Ma quanto si spende e quanto ci costa la formazione permanente? Quindici miliardi di euro, ovvero circa 30.000 miliardi di lire è questa la cifra di spesa al 2002 della formazione in Italia. A ricordarlo è l’Unieda, secondo cui la formazione in oggetto è quella professionale per i disoccupati e quella continua per i lavoratori e quella permanente per il resto della popolazione. Quindici miliardi di euro significano l’1,2% del PIL nazionale da aggiungere al 4,58% della istruzione (scuola e Università). Il 60,3% delle risorse proviene da fonti pubbliche (nel 2002), il resto dalle imprese e dai singoli cittadini.

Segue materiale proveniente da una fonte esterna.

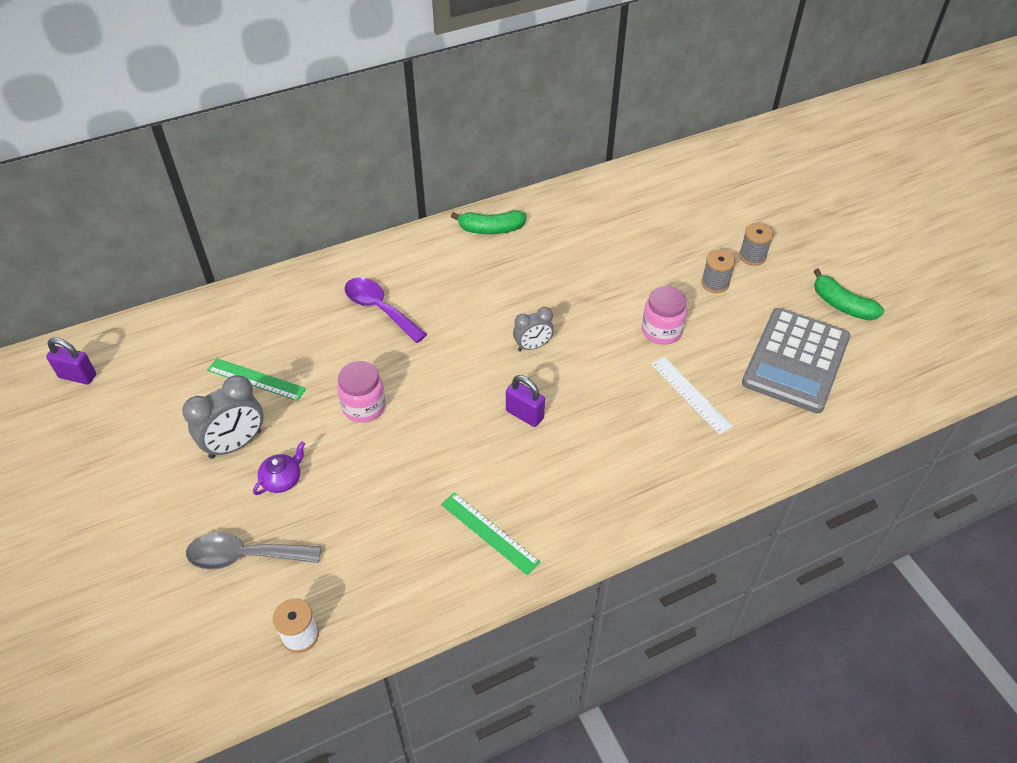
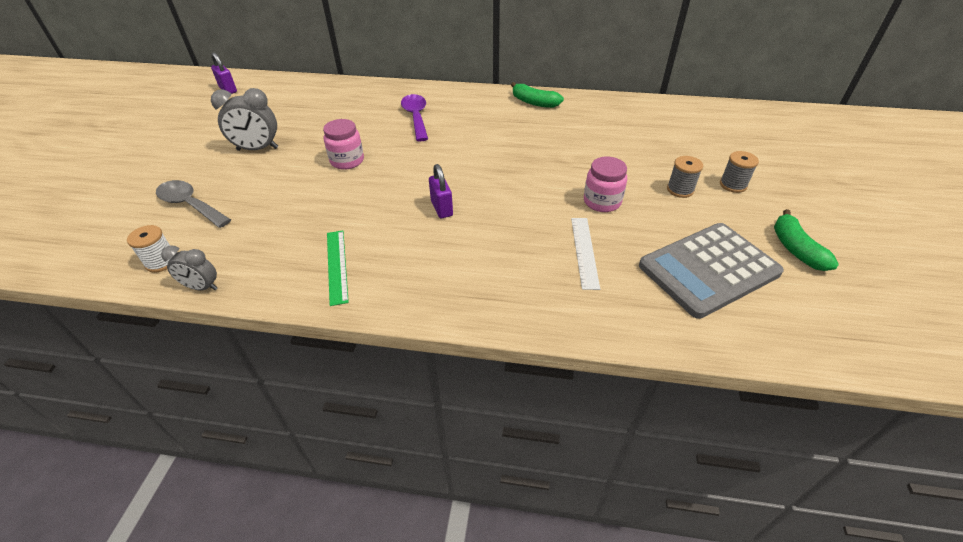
camera: 35 degrees right, 5 degrees down
green ruler [207,358,306,401] -> none
purple teapot [253,441,305,495] -> none
grey clock [513,307,554,351] -> grey clock moved to [161,245,217,290]

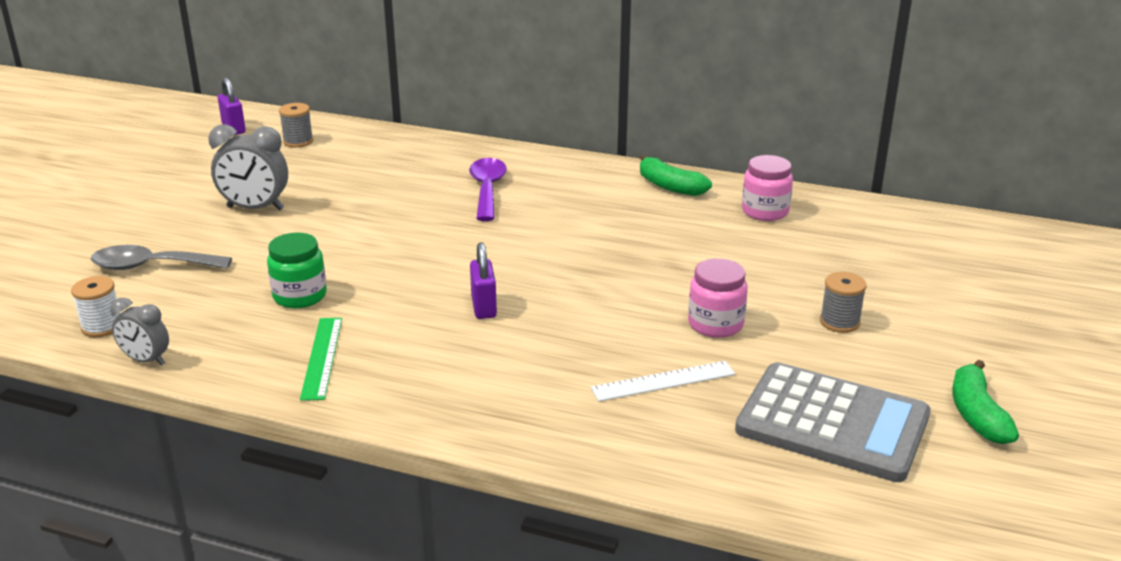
camera: 10 degrees right, 15 degrees down
grey spoon [156,180,231,228] -> grey spoon turned 45 degrees counterclockwise [91,245,232,270]
pink jar [323,119,364,170] -> pink jar moved to [742,155,793,221]
white ruler [571,218,600,290] -> white ruler turned 60 degrees clockwise [590,361,735,402]
grey calculator [639,223,784,319] -> grey calculator turned 135 degrees counterclockwise [735,362,930,482]
grey spool [720,151,759,193] -> grey spool moved to [279,103,313,147]
none -> green jar [267,232,327,308]

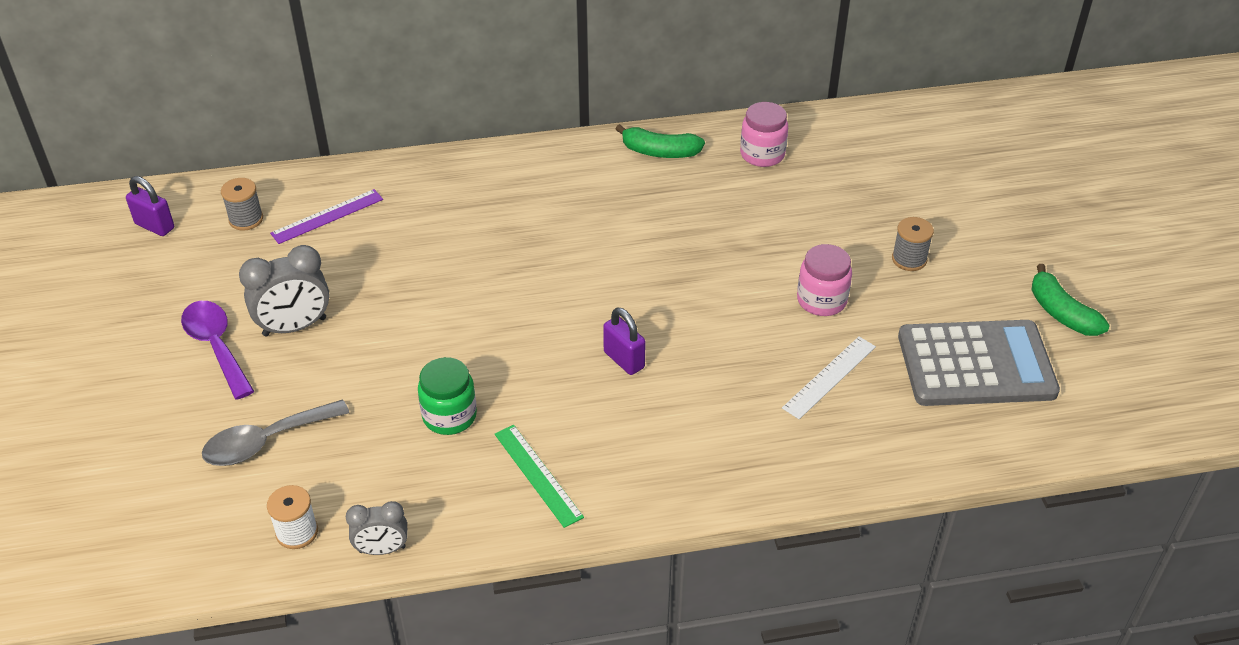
camera: 30 degrees left, 15 degrees up
purple spoon [469,158,507,221] -> purple spoon moved to [181,301,254,400]
none -> purple ruler [270,189,383,244]

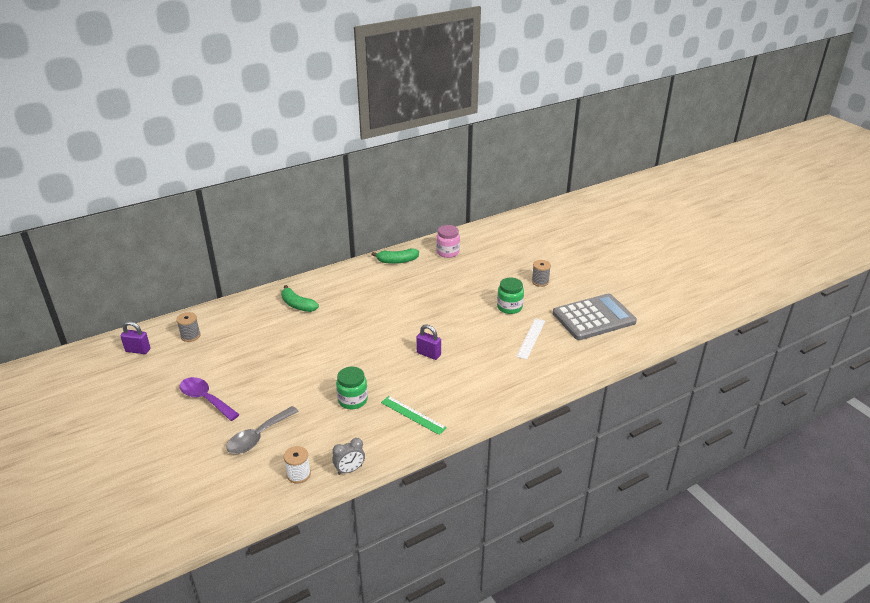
camera: 20 degrees left, 10 degrees down
grey clock [239,245,330,337] -> none
purple ruler [270,189,383,244] -> none
pink jar [797,244,852,316] -> green jar [497,277,524,314]
green banana [1031,264,1109,336] -> green banana moved to [281,285,319,312]

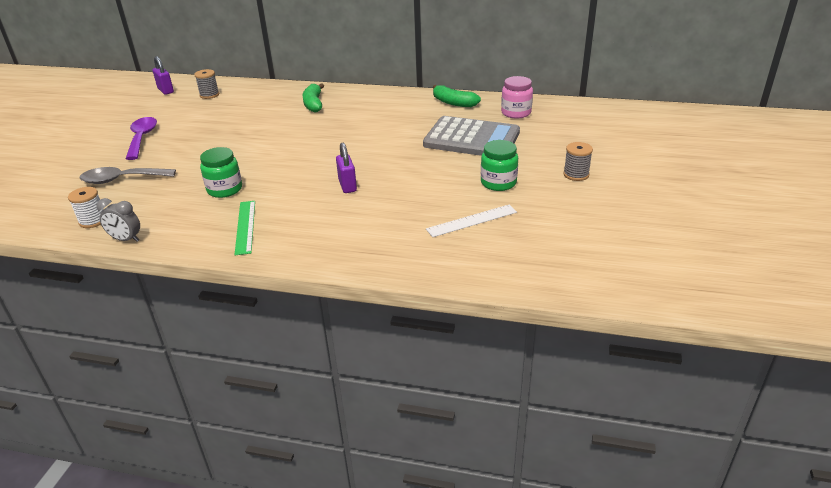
camera: 45 degrees right, 0 degrees up
grey calculator [553,293,637,340] -> grey calculator moved to [423,116,520,156]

Come ribadito nel documento “Istruzione & formazione 2010. L’urgenza delle riforme per la riuscita della Strategia di Lisbona”, gli investimenti nell’istruzione e nella formazione sono per l’Unione “un fattore chiave della competitività, della crescita e dell’occupazione e di conseguenza sono il requisito preliminare per conseguire gli obiettivi economici, sociali e ambientali fissati a Lisbona”. L’obiettivo ambizioso di fare dell’Europa, entro il 2010, “il sistema economico basato sulla conoscenza più competitivo e dinamico del mondo, in condizioni di dar luogo ad una crescita sostenibile con nuovi e migliori posti di lavoro ed una maggiore coesione sociale”, non è stato raggiunto e nello stesso tempo in più occasioni non si fa altro che decretare il fallimento della cosiddetta Strategia di Lisbona. L’ultimo dato della partecipazione ai corsi di formazione vede l’Italia al 17° posto tra i 25 paesi europei con il 6,2% di partecipanti nella classe si età tra i 25 ai 64 anni. Per contro l’Europa dei 25 rileva una media del 10,8%. L’obiettivo comune per il 2010 è del 12,5%. I finanziamenti dell’Europa sono erogati attraverso il Fse (Fondo Sociale Europeo), che per le sue funzioni è il più amato da chi sa spendere!
I dati della formazione vanno conosciuti meglio e nello stesso tempo fatti conoscere ai cittadini italiani per due motivi. Il primo è che l’Italia destina minori risorse di altri Paesi europei alla scuola e alla formazione; il secondo è che l’Italia spende le sue risorse senza preoccuparsi dei risultati in termini occupazionali. Ovvero, per quanto riguarda l’occupazione, la spesa giustifica un numero crescente di formatori che senza questi fondi sarebbero inevitabilmente disoccupati.
Come si valuta la spesa della formazione? “Voi pensereste attraverso un sistema di valutazione comprendente la qualità delle prestazioni, dei corsi, dei docenti, della ricaduta sull’occupazione dei lavoratori – chiede l’Unieda -. Nulla di più sbagliato. La spesa è il criterio di valutazione assoluto e riconosciuto dall’Unione Europea. Per cui occorre spendere per non vedersi sottratte le risorse assegnate”. E in questo senso l’Italia è più unita che mai.
Si spende al Nord e al Sud più di quanto si possa pensare. È l’Italia centrale che fa fatica ad utilizzare le risorse. “Il Centro spende meno, non per questo spende bene! – si evidenzia -. Non ricordiamo e invitiamo altri a ricordare qualcosa di incisivo sul piano delle politiche della formazione, ad eccezione della regione Toscana che ha razionalizzato in maniera eccellente le sue risorse, realizzando tra l’altro nuove forme di apprendimento mettendo in relazione la formazione permanente, attraverso la creazione dei ‘Circoli di Studio’, alla formazione professionale e senza dirlo, alla cultura di una cittadinanza diffusa.
Spese per la formazione del personale. In questo caso non vi sono dati particolarmente aggiornati. Quelli riportati dall’Uniadi si riferiscono al 2002. Il dato che in questo contesto spicca di più è quello relativo alla scuola: l’Italia spende per la formazione di un insegnante in media 28 euro all’anno. Una cifra che si commenta da se. 86 euro all’anno si spendono per la formazione di un appartenente ai copri di polizia, 72 per gli appartenenti all’Università.